In JoinBase, you are only required to understand the plain SQL. Considering the declarative nature of SQL, as design, you basically only need intuition to use JoinBase well.

Also based on this, for SQL, we do not plan to copy it all into JoinBase's language. We will make compatible with its most intuitive parts, discard the unintuitive parts, and expand the parts that it has not yet done, but should be done simpler and more intuitive as a great bigdata analysis tools.

Partition

For the IoT scenario, the data generated by devices can be regarded as endless. Therefore, putting all the data into one place is neither necessary nor practical.

A partition in JoinBase is just a part of data or records which is sliced by your specified partition expression on a column or a list of columns when creating the schema of the table.

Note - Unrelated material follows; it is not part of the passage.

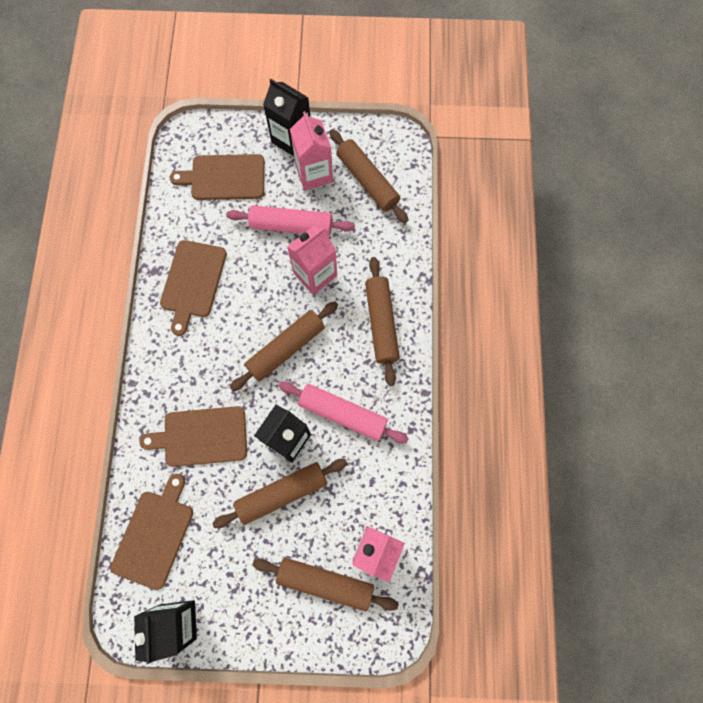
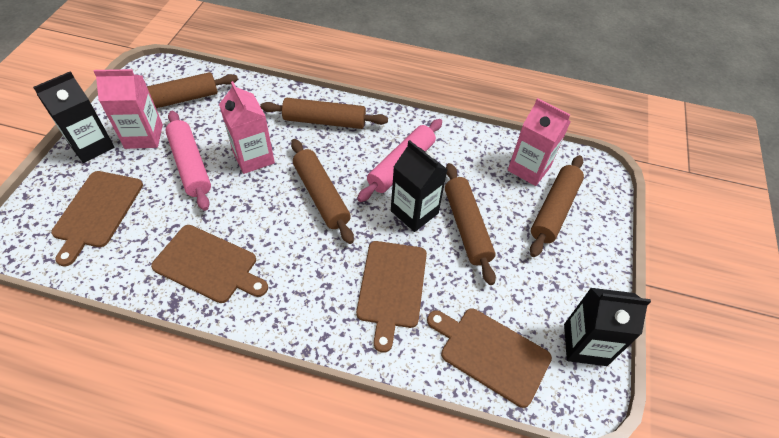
camera: 80 degrees left, 20 degrees down
pink rolling pin [226,205,355,236] -> pink rolling pin turned 45 degrees counterclockwise [165,111,211,211]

Furthermore, a partition in JoinBase act as an unit of data skipping for reducing query's scanned dataset. By skipping un-interested partitions, you can make your query lighting fast even the total dataset in the database is unlimited. We have carefully built an engine that can resist most of the pathological partition shapes. But wrong partition schemas may still greatly affect query performance. Because the great real-world flexibility on the top of the JoinBase's general SQL model, we think it is better to expose the concept of partition to users currently.

Related to partition, the following concepts you should know to create a correct schema,

Partition Keys

Partitioning of a table should be based on the table's data. Commonly you use one or multiple columns in the table. These selected columns are the so-called partition keys.

Currently, we only support the single column as a partition key. And the value of partition must be a unsigned 64bit integer. In the future, we will support the multiple columns as a compound partition key.

Partition Expression

Sometimes, it is not convenient to just use the column’s value itself. Instead, it is better to use the derived value from the column.

For example, it is natural to partition the time series table by a kind of time unit, like a day. But you may have only a Timestamp type column in your table. There are two ways for solving this:

You add a new column like date as the partition key to represent the day partition granularity.
It will be easier if you just tell the databases how to calculate the partition key (in the day partition granularity) from the existing timestamp. This is the so-called partition expression.

For performance and security reasons, we support several common functions (mainly date-time related) to be used as partition expressions. See the language reference page for more detail.

Currently, you may combine two above ways if you want one much complex partition schema. We will continue to improve the partition expressions support.